Passage given:
☆ ☆ ☆ ☆ ☆

Working with Missing Data in Machine Learning

Missing values are representative of the messiness of real world data. There can be a multitude of reasons why they occur — ranging from human errors during data entry, incorrect sensor readings, to software bugs in the data processing pipeline.

The normal reaction is frustration. Missing data are probably the most widespread source of errors in your code, and the reason for most of the exception-handling. If you try to remove them, you might reduce the amount of data you have available dramatically — probably the worst that can happen in machine learning.

Still, often there are hidden patterns in missing data points. Those patterns can provide additional insight in the problem you’re trying to solve.

We can treat missing values in data the same way as silence in music — on the surface they might be considered negative (not contributing any information), but inside lies a lot of potential.

Methods

Note: we will be using Python and a census data set (modified for the purposes of this tutorial)

You might be surprised to find out how many methods for dealing missing data exist. This is a testament to both how important this issue is, and also that there is a lot of potential for creative problem solving.

The first thing you should do is count how many you have and try to visualize their distributions. For this step to work properly you should manually inspect the data (or at least a subset of it) to try to determine how they are designated. Possible variations are: ‘NaN’, ‘NA’, ‘None’, ‘ ’, ‘?’ and others. If you have something different than ‘NaN’ you should standardize them by using np.nan. To construct our visualizations we will use the handy missingno package.

import missingno as msno
msno.matrix(census_data)
Missing data visualisation. White fields indicate NA’s
import pandas as pd
census_data.isnull().sum()
age                325
workclass 2143
fnlwgt 325
education 325
education.num 325
marital.status 325
occupation 2151
relationship 326
race 326
sex 326
capital.gain 326
capital.loss 326
hours.per.week 326
native.country 906
income 326
dtype: int64

Let’s start with the most simple thing you can do: removal. As mentioned before, while this is a quick solution, and might work in some cases when the proportion of missing values is relatively low (<10%), most of the time it will make you lose a ton of data. Imagine that just because of missing values in one of your features you have to drop the whole observation, even if the rest of the features are perfectly filled and informative!

import numpy as np
census_data = census_data.replace('np.nan', 0)

The second-worst method of doing this is replacement with 0 (or -1). While this would help you run your models, it can be extremely dangerous. The reason for this is that sometimes this value can be misleading. Imagine a regression problem where negative values occur (such as predicting temperature) — well in that case this becomes an actual data point.

Now that we have those out of the way, let’s become more creative. We can split the type of missing values by their parent datatype:

Numerical NaNs

A standard and often very good approach is to replace the missing values with mean, median or mode. For numerical values you should go with mean, and if there are some outliers try median (since it is much less sensitive to them).

from sklearn.preprocessing import Imputer
imputer = Imputer(missing_values=np.nan, strategy='median', axis=0)
census_data[['fnlwgt']] = imputer.fit_transform(census_data[['fnlwgt']])

Categorical NaNs

Categorical values can be a bit trickier, so you should definitely pay attention to your model performance metrics after editing (compare before and after). The standard thing to do is to replace the missing entry with the most frequent one:

census_data['marital.status'].value_counts()
Married-civ-spouse       14808
Never-married 10590
Divorced 4406
Separated 1017
Widowed 979
Married-spouse-absent 413
Married-AF-spouse 23
Name: marital.status, dtype: int64
def replace_most_common(x):
if pd.isnull(x):
return most_common
else:
return x
census_data = census_data['marital.status'].map(replace_most_common)

Conclusion

The take-home message is that you should be aware of the different methods available to get more out of missing data, and more importantly start regarding it as a source of possible insight instead of annoyance!

Happy coding :)

Bonus — advanced methods and visualizations

You can theoretically impute missing values by fitting a regression model, such as linear regression or k nearest neighbors. The implementation of this is left as an example to the reader.

A visual example of kNN.

Here are some visualisations that are also available from the wonderful missingno package, which can help you uncover relationships, in the form of a correlation matrix or a dendrogram:

Correlation matrix of missing values. Values which are often missing together can help you solve the problem.
Dendrogram of missing values

☆ ☆ ☆ ☆ ☆

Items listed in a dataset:
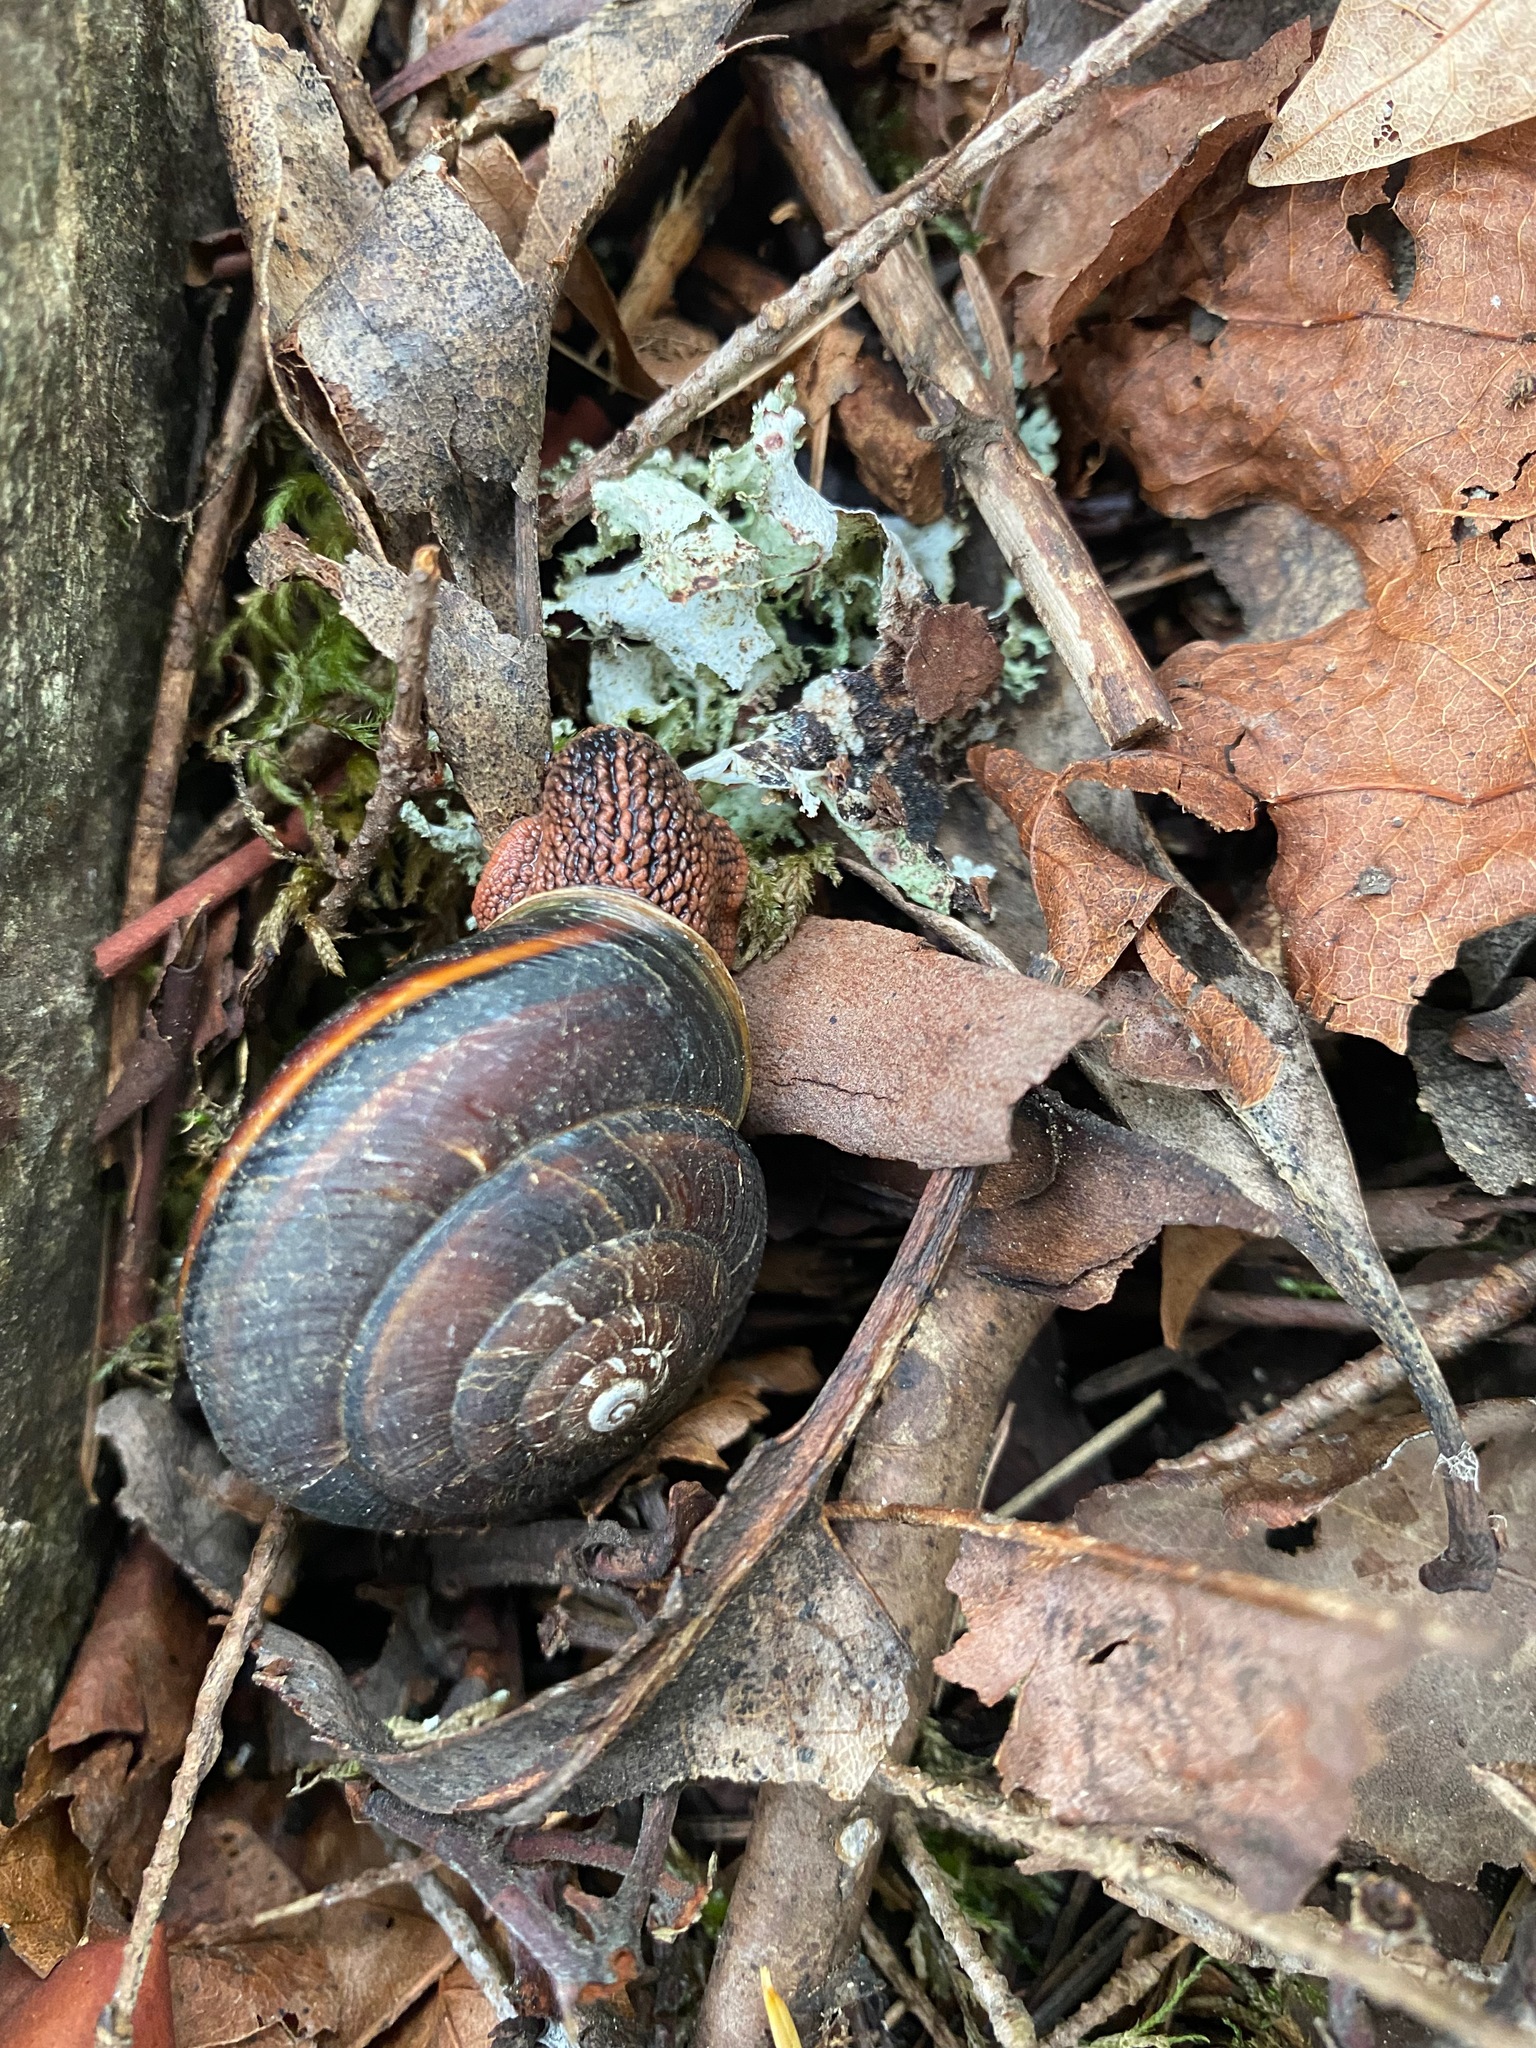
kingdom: Animalia
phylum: Mollusca
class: Gastropoda
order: Stylommatophora
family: Xanthonychidae
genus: Monadenia
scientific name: Monadenia fidelis
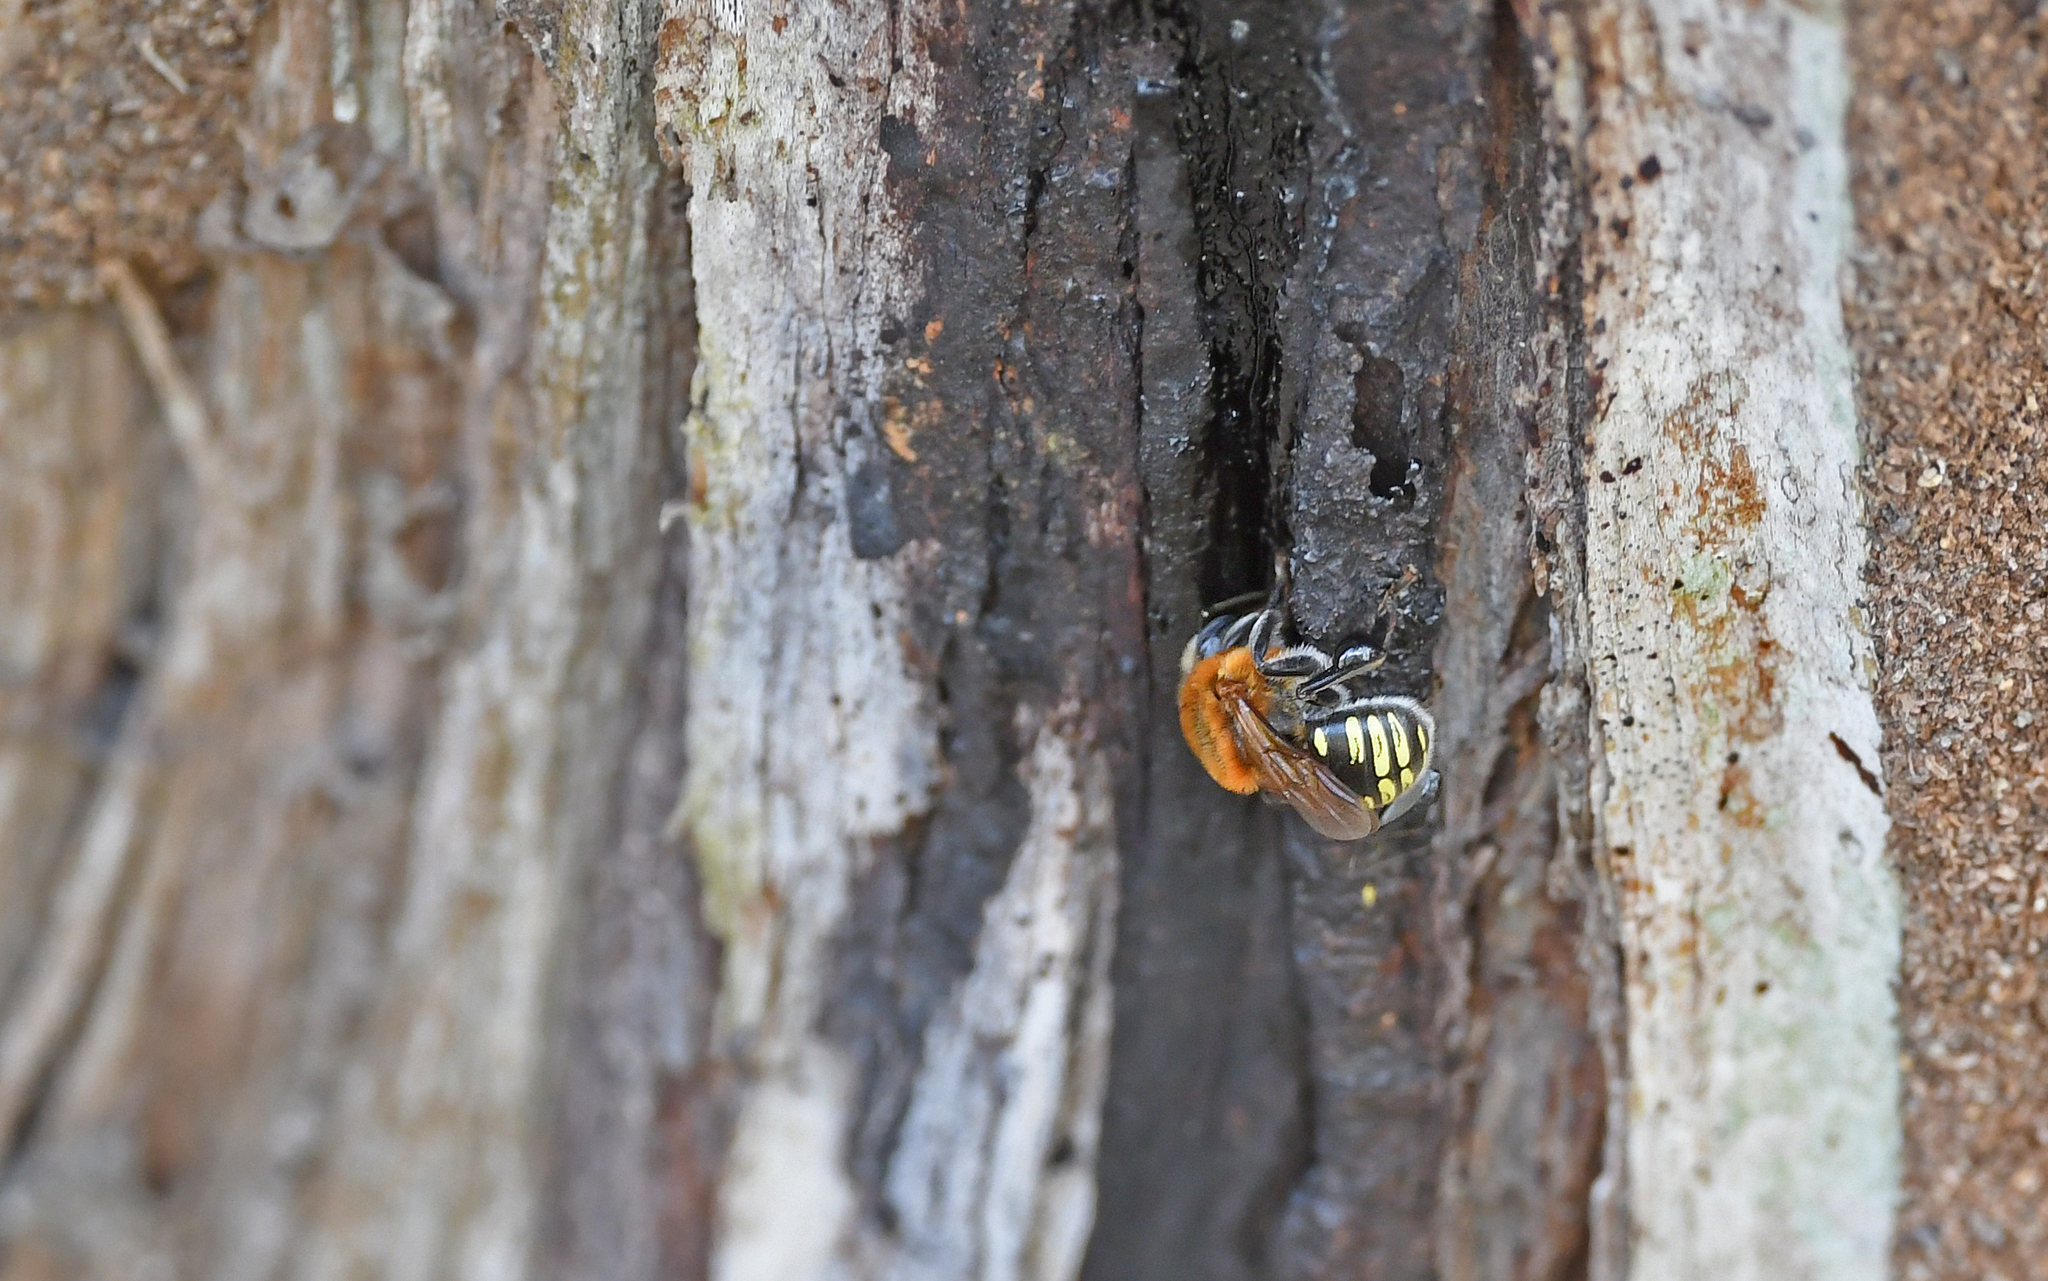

☆ ☆ ☆ ☆ ☆

Set exercise A: Return the part of the missing-data tutorial starting at "We can treat" and ending at "of this tutorial)".
Set exercise B: Condense the paragraph of the missing-data tutorial that opens with "The first thing you should do" into a bulleted list that keeps its main facts.
Set exercise C: In the missing-data tutorial, which value should fill missing numerical entries when the data contain outliers?

Exercise output A:
We can treat missing values in data the same way as silence in music — on the surface they might be considered negative (not contributing any information), but inside lies a lot of potential.

Methods

Note: we will be using Python and a census data set (modified for the purposes of this tutorial)

Exercise output B:
- Count the missing values and visualize their distributions.
- Inspect the data manually, or at least a subset of it, to find out how missing values are designated.
- Possible designations include 'NaN', 'NA', 'None', ' ', '?' and others.
- Standardize any designation other than 'NaN' by using np.nan.
- Build the visualizations with the missingno package.

Exercise output C: The median, since it is much less sensitive to outliers than the mean.